Foto: Vinicius Thormann/Prefeitura de Canoas

Da redação* | No colo da mãe, a pequena Maria Clara, de apenas um ano, parece não ter muita consciência do que está acontecendo, mas, desde muito nova, já carrega a devoção a Nossa Senhora dos Navegantes. A Janaína Dias, moradora do Loteamento Prata, em Canoas, vestiu a filha de azul, cor da homenageada do dia, e se dirigiu a procissão pelas ruas do Rio Branco a fim de pagar as promessas feitas em nome da santa. Aos 43 anos, sustentava a família vendendo doces e salgados nas ruas da cidade. O esposo, desempregado há quatro anos, já estava sem esperança. Para piorar a situação, apareceram muitas manchas no rosto de Maria Clara. “Diante dos problemas, vim até a paróquia rezar e pedir ajuda espiritual. Entreguei tudo nas mãos de Deus e de Nossa Senhora. Hoje a Maria Clara está bem de saúde e o meu marido está empregado”, revelou Janaína.

No caminho entre a paróquia Imaculada Conceição, no bairro Rio Branco, e o embarque para a procissão fluvial, nas margens do Rio Gravataí, centenas de outras histórias se misturaram a da doceira na manhã deste sábado, 2 de fevereiro. São agradecimentos, pedidos e orações, movidos pela devoção a uma das santas mais populares, Nossa Senhora dos Navegantes, para os católicos, e Iemanjá para as religiões de matriz africana. Essa é a 30ª edição do evento na cidade, este ano organizado pelas paróquias Nossa Senhora Imaculada Conceição, Sagrado Coração de Jesus e São Pio X, em conjunto com a Federação Afro Umbandista e Espiritualista do Rio Grande do Sul (Fauers). O objetivo da união de esforços foi contemplar todos os canoenses em suas mais variadas crenças.

As procissões foram realizadas por água e terra (Foto: Vinicius Thromann/Prefeitura de Canoas)

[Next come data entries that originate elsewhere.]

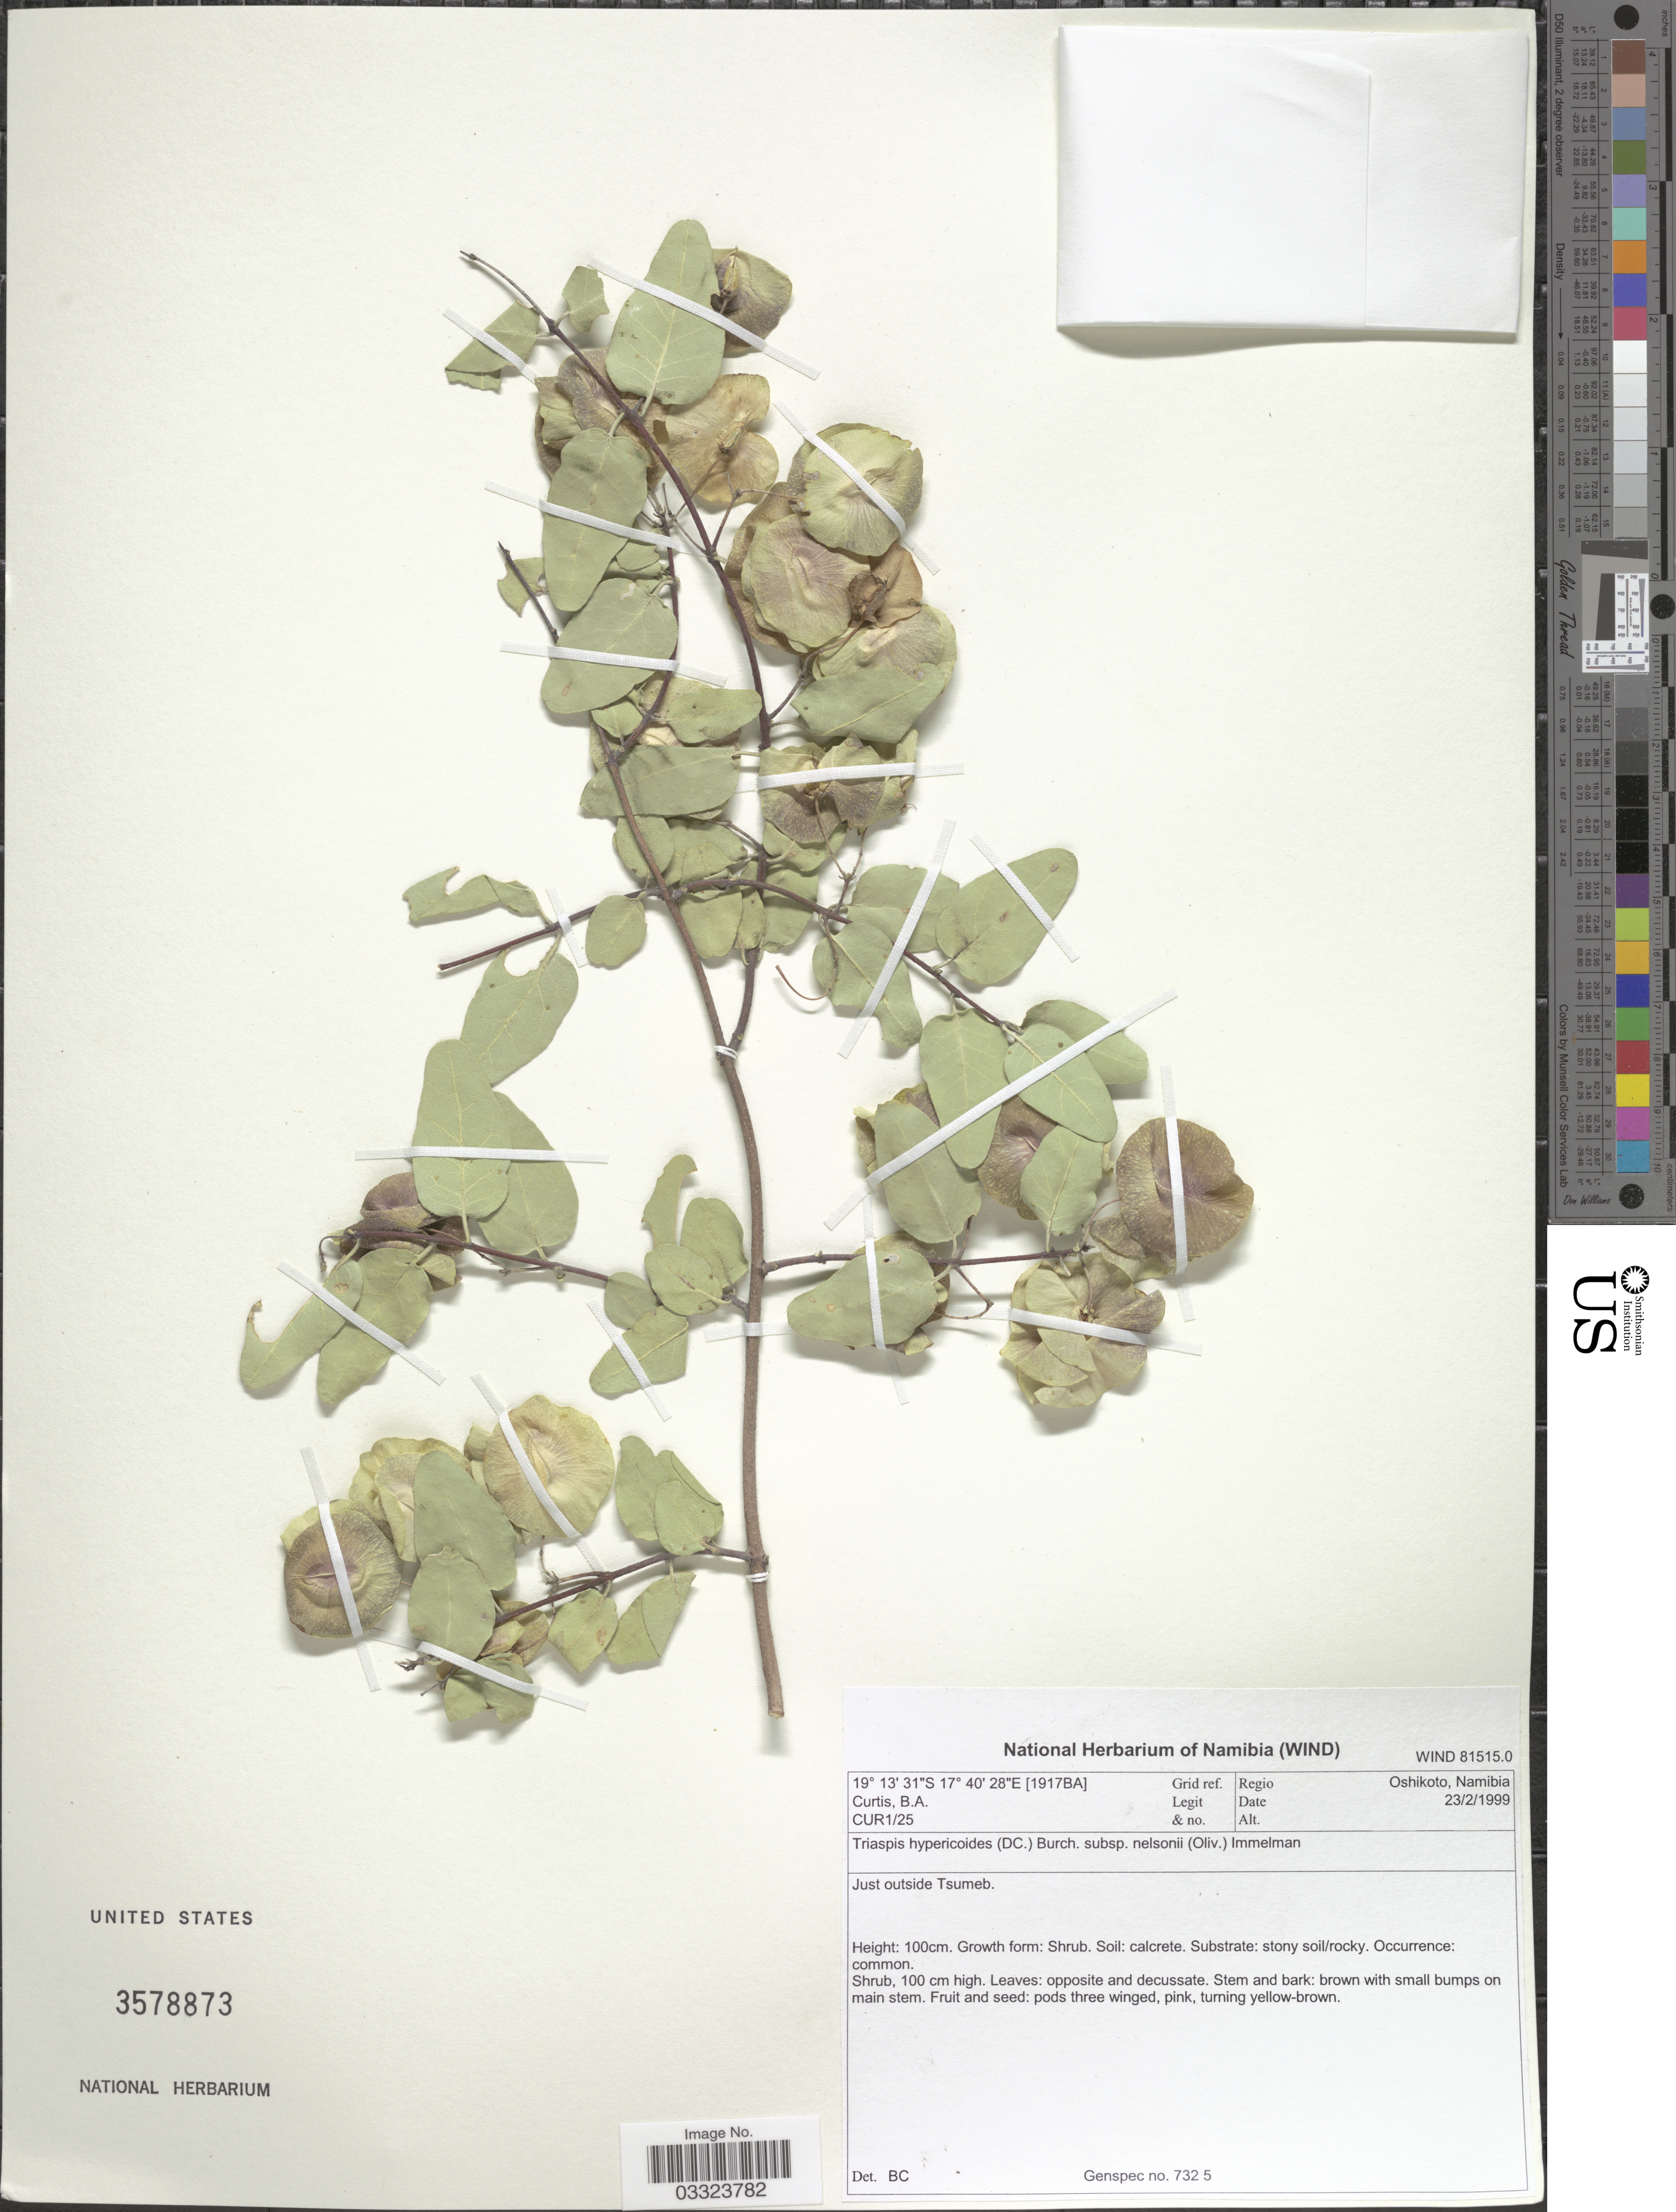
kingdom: Plantae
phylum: Tracheophyta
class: Magnoliopsida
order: Malpighiales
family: Malpighiaceae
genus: Triaspis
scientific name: Triaspis hypericoides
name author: Burch.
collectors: B. A. Curtis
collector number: CUR1/25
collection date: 1999-02-23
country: Namibia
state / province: Oshikoto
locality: [1917BA] Grid ref. Regio Oshikoto, Namibia. Just outside Tsumeb.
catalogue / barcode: US 3578873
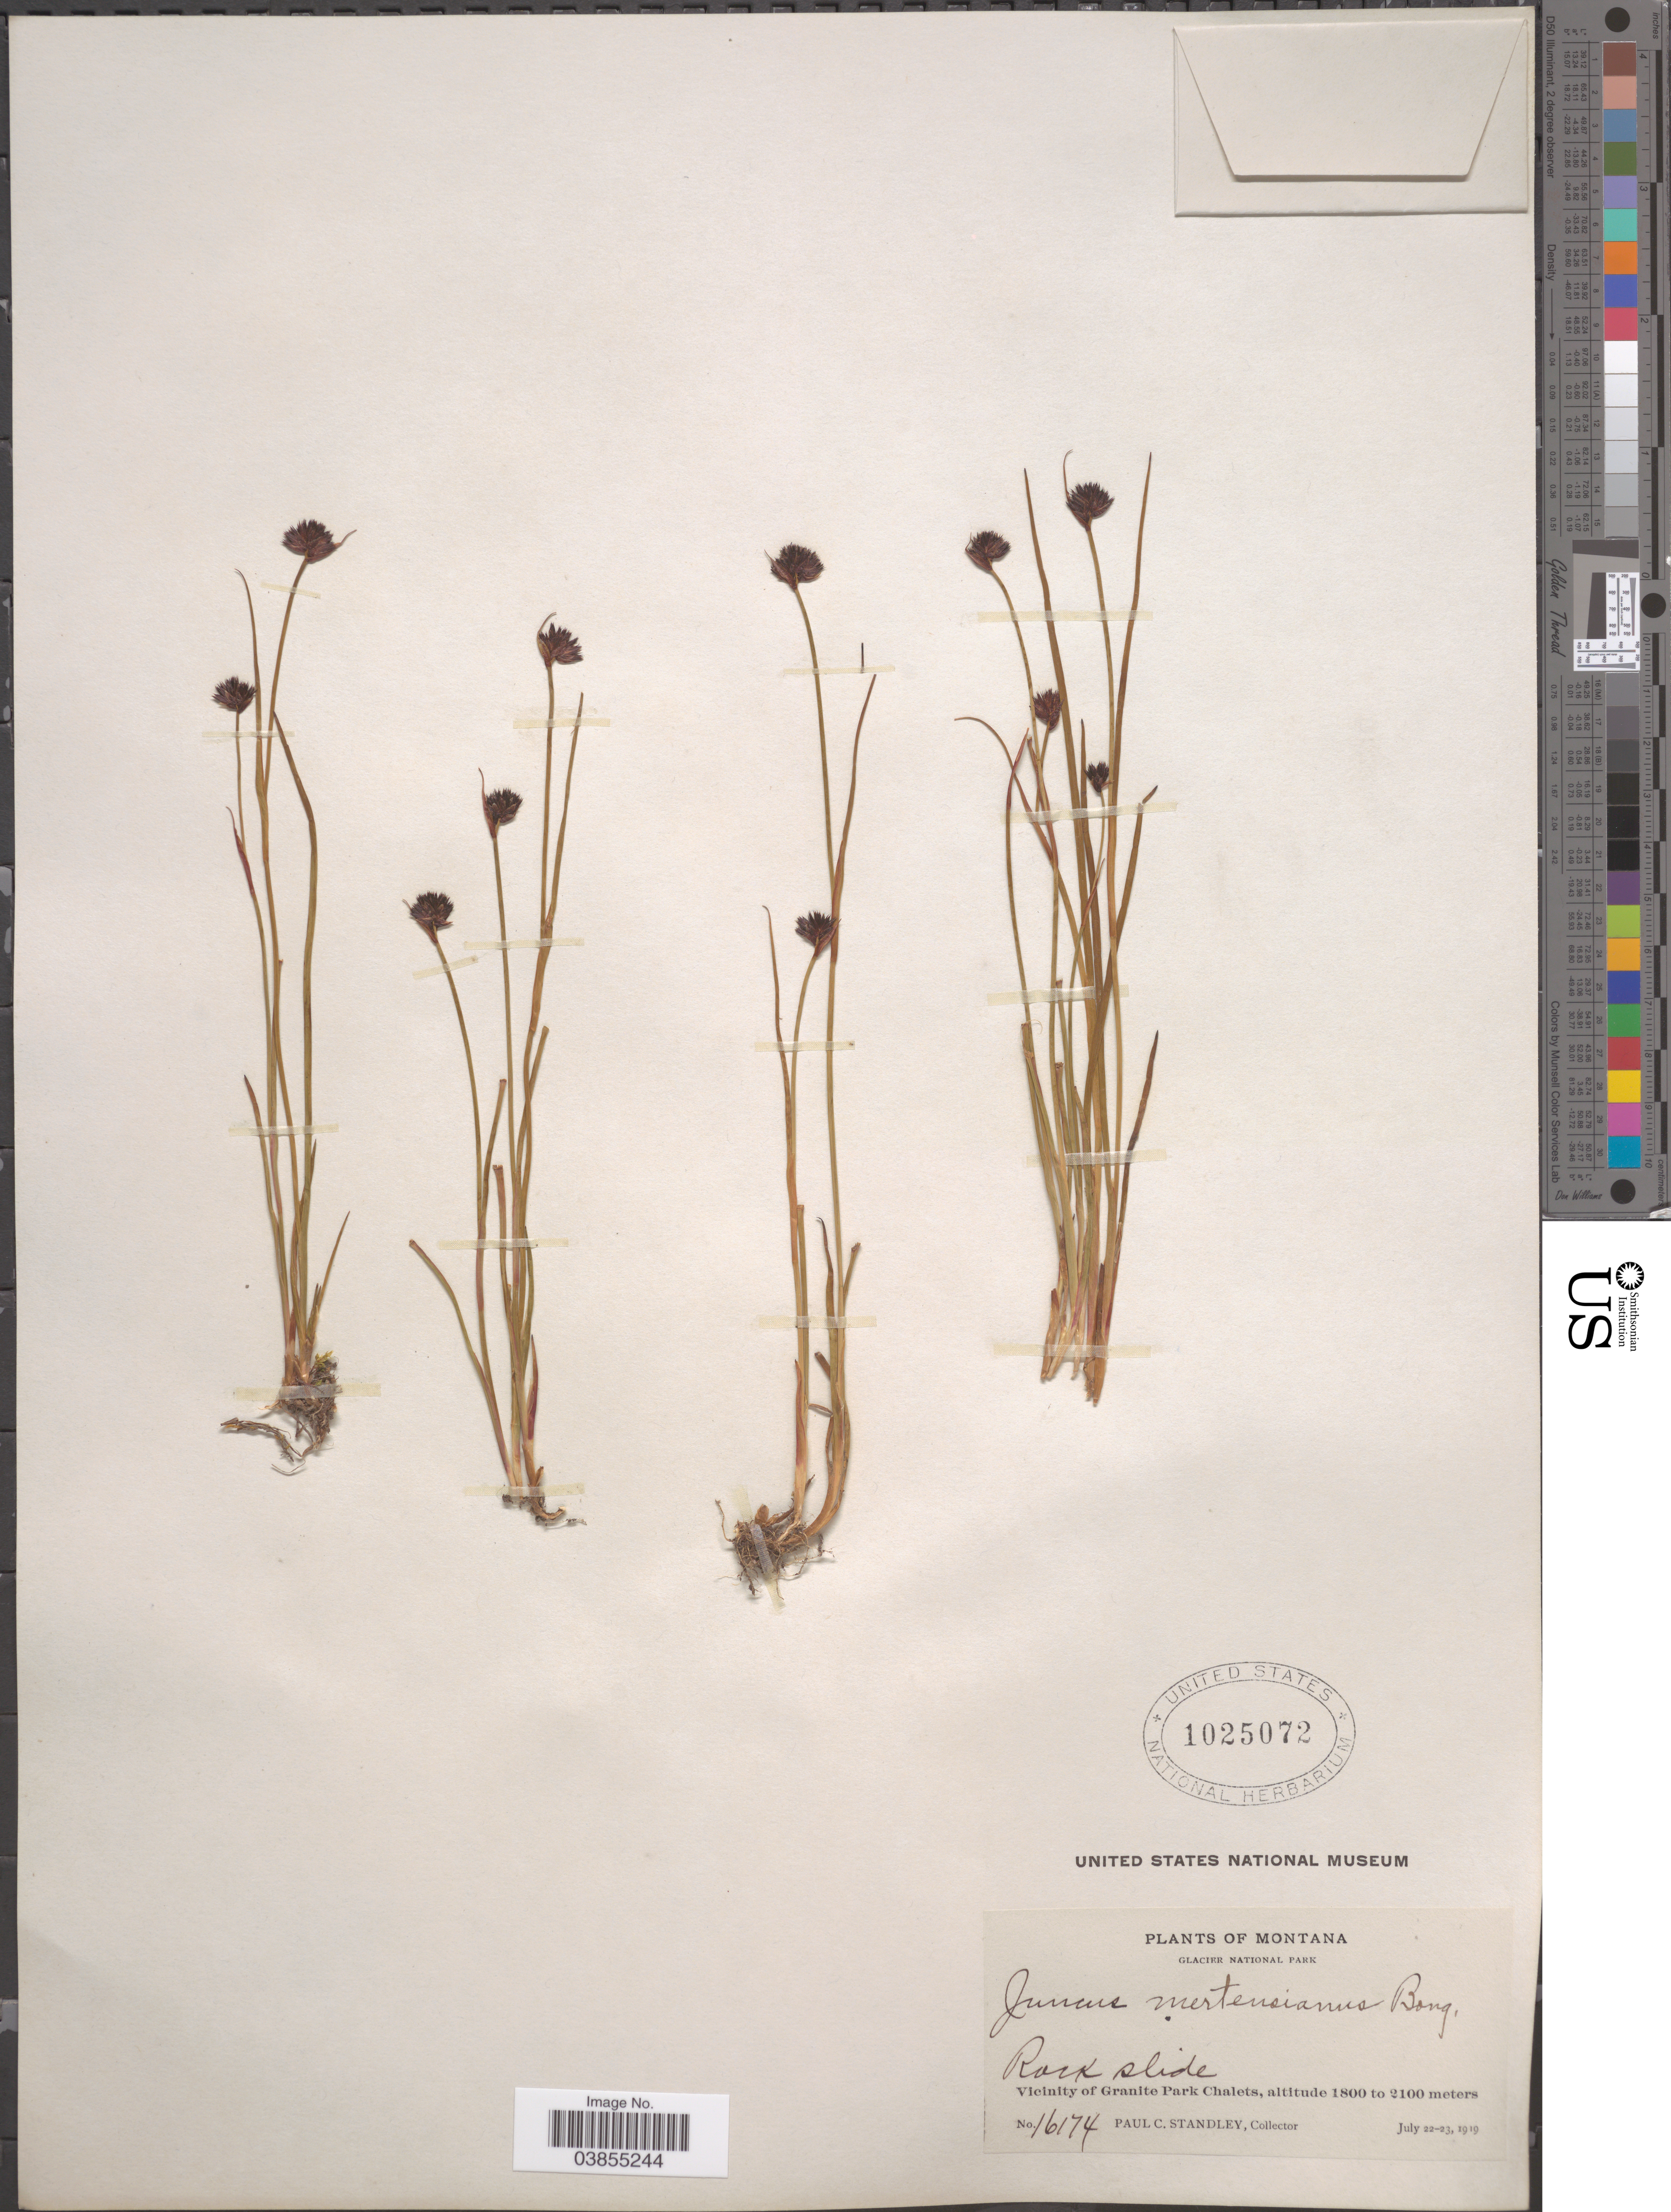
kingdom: Plantae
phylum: Tracheophyta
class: Liliopsida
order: Poales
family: Juncaceae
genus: Juncus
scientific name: Juncus mertensianus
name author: Bong.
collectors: P. C. Standley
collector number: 16174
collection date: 1919-07-22/1919-07-23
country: United States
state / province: Montana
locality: Glacier National Park. Vicinity of Granite Park Chalets.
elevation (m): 1800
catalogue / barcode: US 1025072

Duas imagens de Nossa Senhora dos Navegantes percorreram o caminho da procissão até a praia do Paquetá. Uma chegou pelas águas do Rio dos Sinos, acompanhada da procissão fluvial que contou com dezenas de embarcações. A outra guiou os fiéis das comunidades do Mato Grande, Mathias Velho e Harmonia, na procissão terrestre. Na chegada ao Paquetá, um ato inter-religioso contou com momentos de reflexão sobre a preservação ao meio ambiente, tema central da 30ª Procissão de Nossa Senhora dos Navegantes e Iemanjá. “Juntos com os nossos irmãos, reverenciamos a mãe das águas, e usamos este ato para pedir perdão por todas as vezes que não preservamos o nosso bem maior, a natureza. Ao homenagear Nossa Senhora e Iemanjá, acolhemos e saudamos a natureza, construindo uma maior sintonia com Deus”, destacou o Frei Vilson Dallagnol, da paróquia Sagrado Coração de Jesus.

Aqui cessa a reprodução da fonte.